= 2016 in rail transport in the United States =

The following are events related to rail transportation in the United States that happened in 2016.
== January ==
- January 22–24 – In anticipation of heavy snowfall and preparation for the effects of winter storm Jonas, WMATA shuts down all services for the weekend. Metrorail services are suspended completely for two days and restored to normal service in phases up until January 29. During the shutdown, trains are stored in the system's subway tunnels to shelter them from the storm.
- January 23 – The First Hill Streetcar line opens in Seattle.
== February ==
- February 27 – The DC Streetcar opens in Washington, D.C., after several years of delays.
== March ==
- March 5 – The Gold Line Foothill Extension in Los Angeles County, California opens, extending the Metro Rail light rail system by 11.5 mi to Azusa, California.
- March 16 – The entire Washington Metro system, the second-largest subway system in the United States, is shut down on a weekday for 24 hours during emergency inspections of jumper cables in tunnels. The shutdown follows an electrical fire caused by a jumper cable two days prior.
- March 19
  - The first phase of Valley Metro Rail's Northwest Extension in Phoenix, Arizona opens.
  - Sound Transit opens a Link light rail extension in Seattle, Washington to the University of Washington campus.
== April ==
- April 22 – The A Line in Denver, Colorado, an electrified commuter rail link between Union Station and Denver International Airport owned by RTD, begins service.
== May ==
- May 20 – The second phase of the Expo Line light rail in Los Angeles, California opens, extending the line to Santa Monica.
== June ==
- June 4 – Beginning of "SafeTrack" program by the Washington Metropolitan Area Transit Authority, to conduct emergency maintenance on the aging Washington Metro system, with expected single-tracking and shutdowns scheduled to last until March 2017.
- June 6 – Opening of the Perris Valley extension of the 91/Perris Valley Line, a commuter rail line operated by Metrolink in Southern California, from Riverside to Perris.
== July ==
- July 25 – Opening of the B Line commuter rail system in Denver, Colorado.
== September ==
- September 9 – Cincinnati Bell Connector opens to the public with a free-ride weekend after years of planning and building, bringing streetcar service back to Cincinnati for the first time since the 1950s.

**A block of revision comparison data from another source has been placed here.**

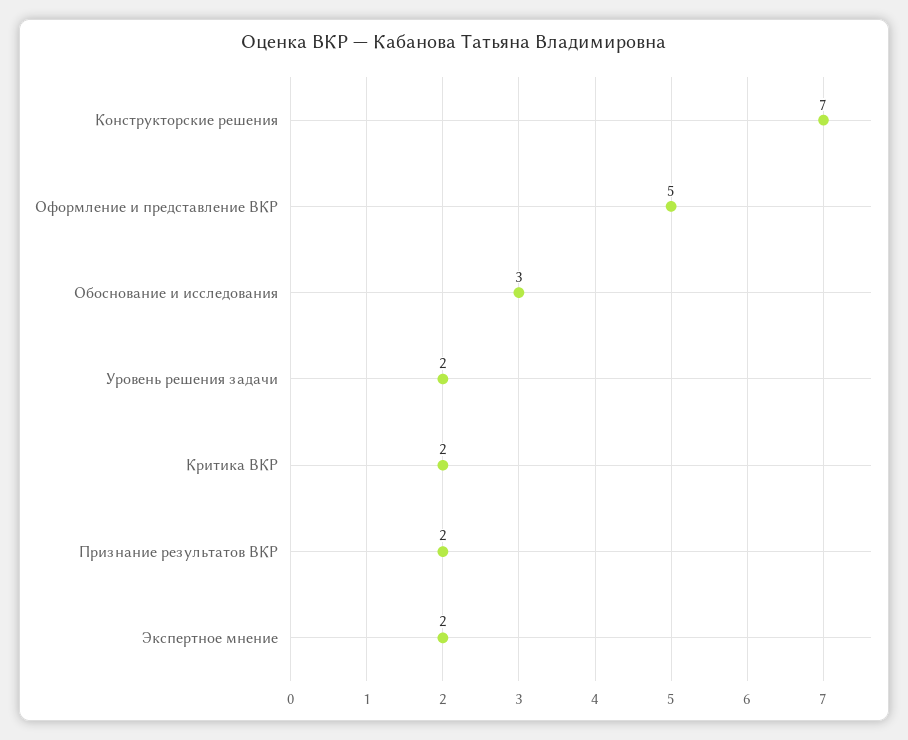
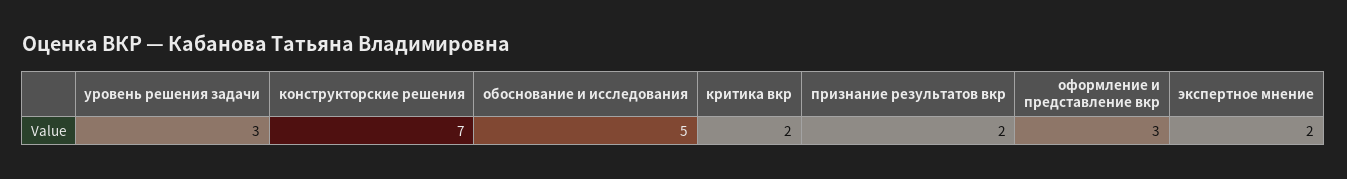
Оформление и представление ВКР: 5 -> 3
Обоснование и исследования: 3 -> 5
Уровень решения задачи: 2 -> 3

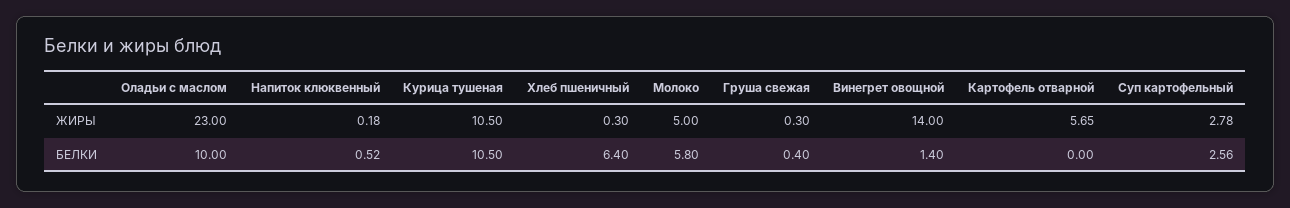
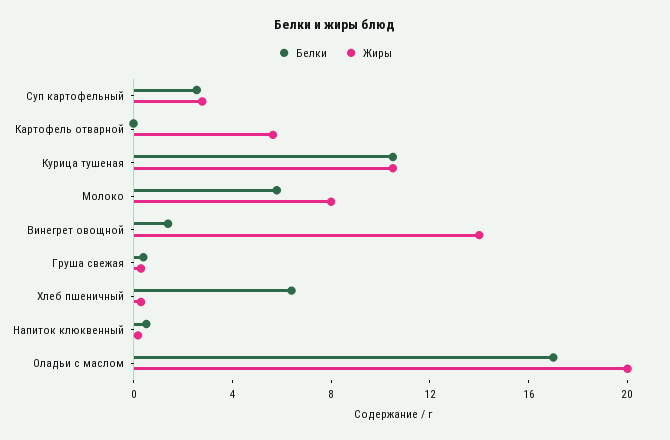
ЖИРЫ, Оладьи с маслом: 23 -> 20
ЖИРЫ, Молоко: 5 -> 8
БЕЛКИ, Оладьи с маслом: 10 -> 17

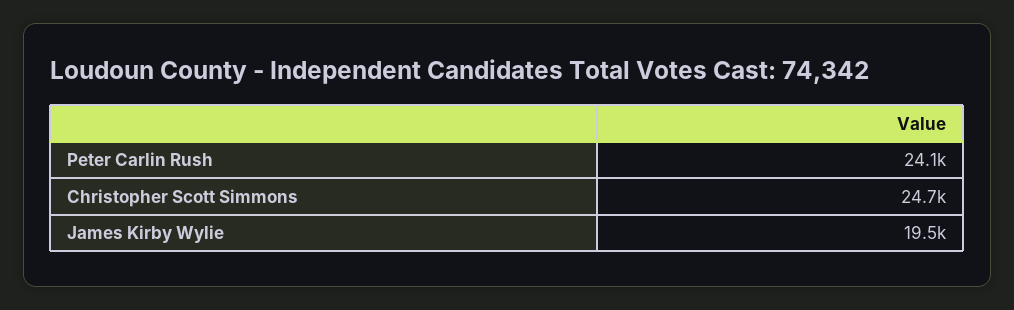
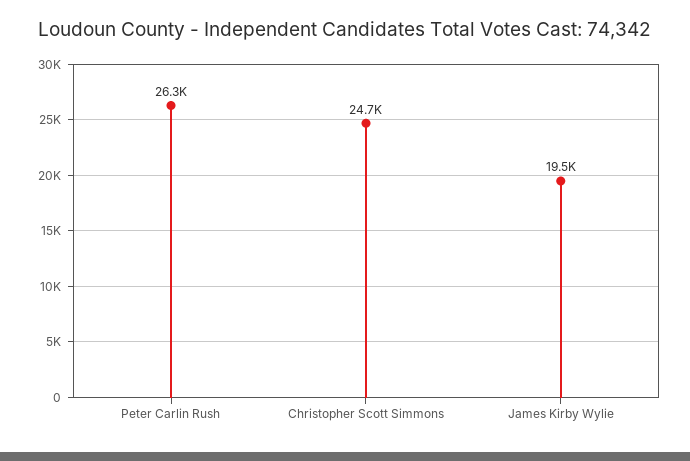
Peter Carlin Rush: 24100 -> 26300

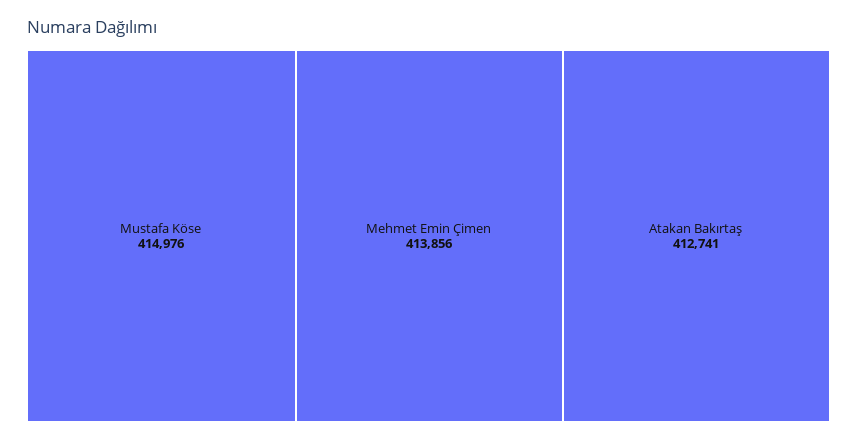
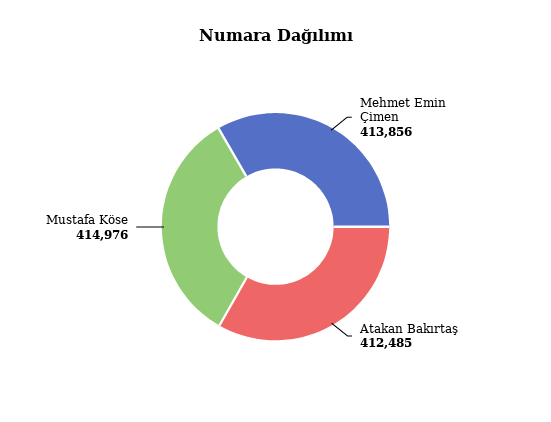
Atakan Bakırtaş: 412741 -> 412485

- September 24 – Angle Lake station near Seattle, Washington opens, extending Link light rail service past SeaTac Airport.
- September 30 – The Wachusett station near Boston, Massachusetts, begins limited service, with full service beginning in November. The new station extends the MBTA Commuter Rail system by 4.5 mi.
== October ==
- October 24 – Opening of the South Oak Cliff extension of the Dallas Area Rapid Transit Blue Line to University of North Texas at Dallas.